Tra questi vi sono “I propositi-progetti per il Nuovo Anno” che, se tralasciati, provocano una forma di paralisi del pensiero. Ma prima di metterli a punto dovrei riflettere sul tema. Ci provo.
“Questa è una libreria”: avevo scritto, inaugurando questo spazio ormai otto anni fa.
Una libreria virtuale, ovviamente. Che derivava dal mio sogno di gestire quella che definivo “una libreria in perdita”: di un genere magico, che non dovesse fare i conti con la sostenibilità economica dell’attività; che non subisse i vincoli connessi al suo essere un’impresa commerciale.
Ed ecco l’idea, che mi pareva risolutiva: facciamola virtuale.
Quello che ne è uscito è, temo, qualcosa di molto diverso. Chiacchierate su libri letti e amati; chiacchierate tout court intorno al (mio) mondo dei libri. Tentativi di dar forma a un catalogo senza forma – anche se questo ci sta, dopotutto: non per niente deve trattarsi di una libreria “in perdita”.
Mi sorge ora una domanda: Che tipo di attività è, oggi, una libreria? Una libreria indipendente?
Più o meno tutti ne frequentiamo una, o un paio, in particolare, che costituiscono per noi dei luoghi del cuore; talvolta, e sempre più di questi tempi, lottiamo per mantenere viva la fiamma (lei, la libreria, merita tutto il mio amore; lei mi ama, con lei sto bene, soddisfa i miei desideri, non posso vivere senza di lei) e per negare, fino allo spasimo, tutto ciò che potrebbe non confermare il nostro amore. Tipo: difficile trovarvi il libro che cerco, che vorrei. Ma insomma, la libreria offre valide alternative!
Poi, accade: sempre più spesso è lei che ci lascia; e mai in modo consensuale. Ci lascia nel lutto.
E vai con gli alibi: tutta colpa delle case editrici, la qualità dei libri è inversamente proporzionale alla quantità dei premi letterari, non ci sono più i librai di una volta, il mio libraio/la mia libraia di fiducia fa/ha fatto il possibile, è/era un’amica/un amico, sa/sapeva consigliarmi bene ma cosa può/poteva fare contro tutto e tutti? in Italia si legge poco, quasi niente.
Soluzione: Tutta colpa di Amazon.

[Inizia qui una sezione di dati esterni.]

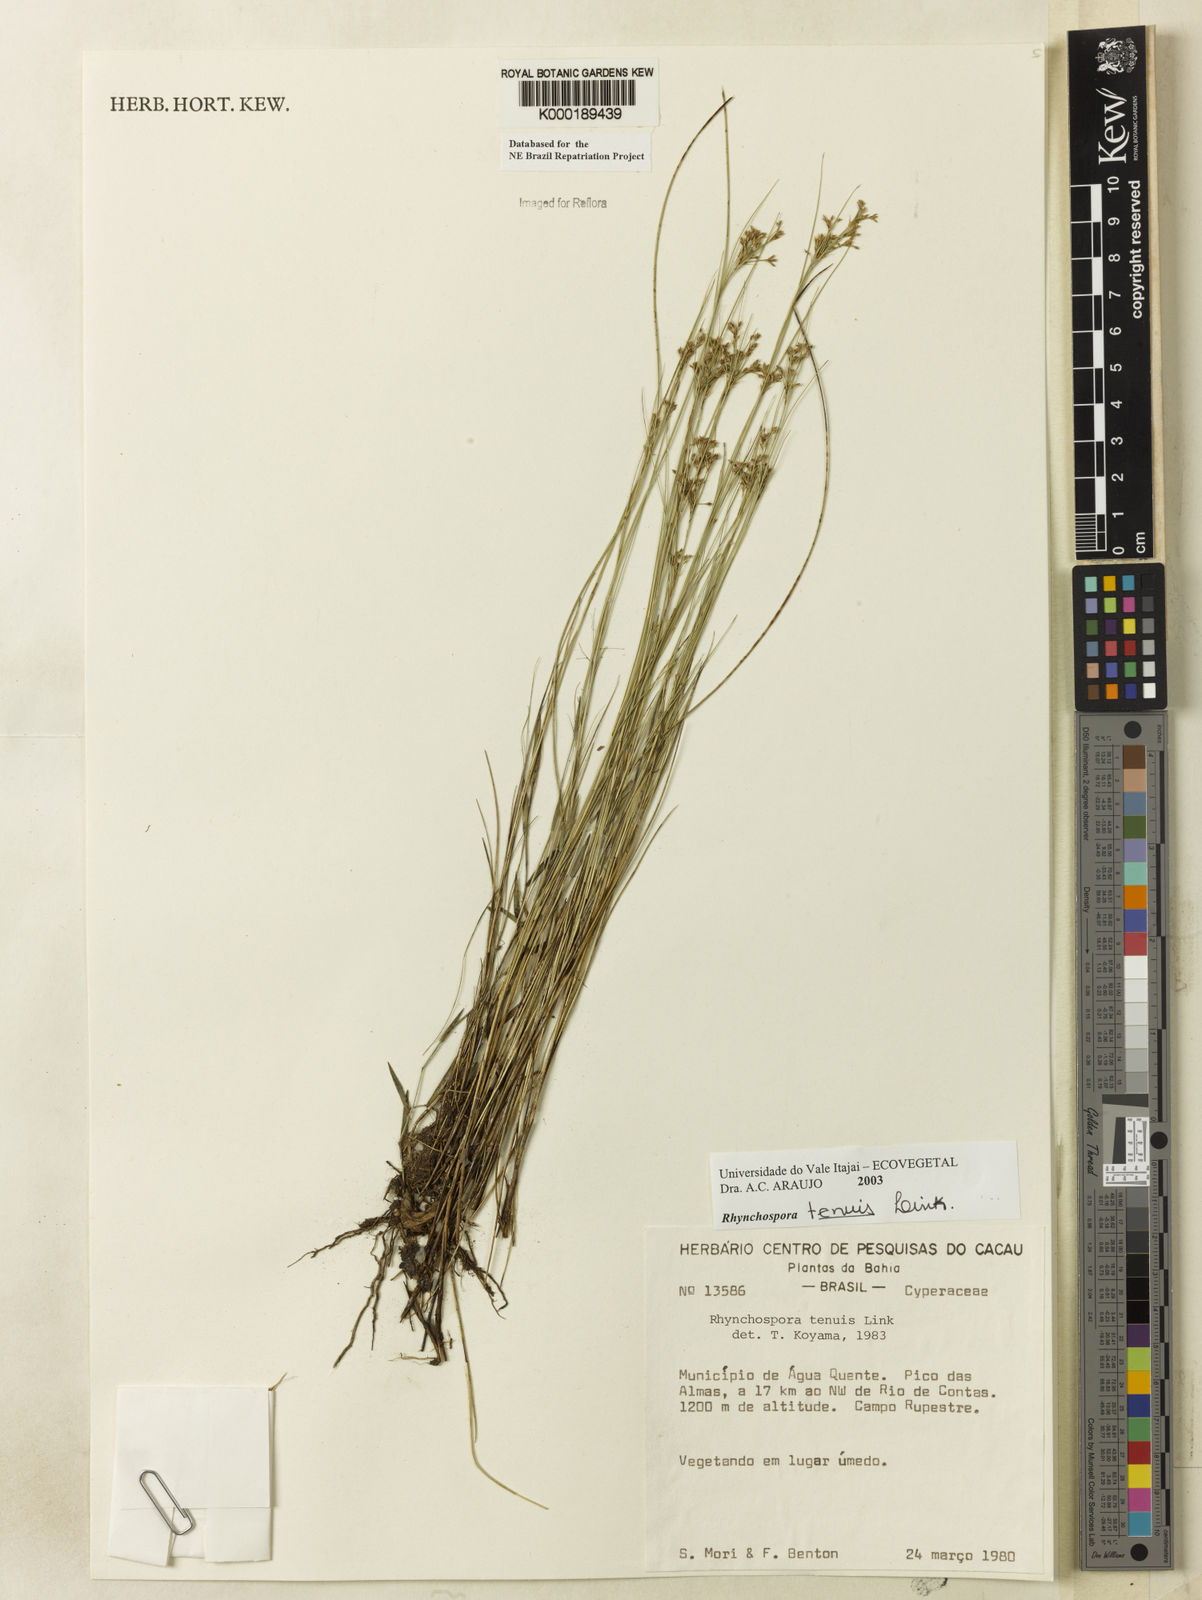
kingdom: Plantae
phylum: Tracheophyta
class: Liliopsida
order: Poales
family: Cyperaceae
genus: Rhynchospora
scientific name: Rhynchospora tenuis
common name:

E non c’è altro da dire, se non, a torto o a ragione, deprimersi, stracciarsi le vesti: e usare Amazon a piene mani.
In ogni caso, la relazione lettore-libreria appartiene al modello del matrimonio indissolubile, nella buona e nella cattiva sorte. Non appartiene al nostro tempo: è qualcosa di ottocentesco.
Chissà poi se, a fronte della nostra esterofilia nazionale, nel generale e generico altrove le librerie godano di ottima salute economica non si sa. Perché mai non ne sono per nulla certa?
A pensarci bene tutto ciò è strano; è qualcosa da indagare.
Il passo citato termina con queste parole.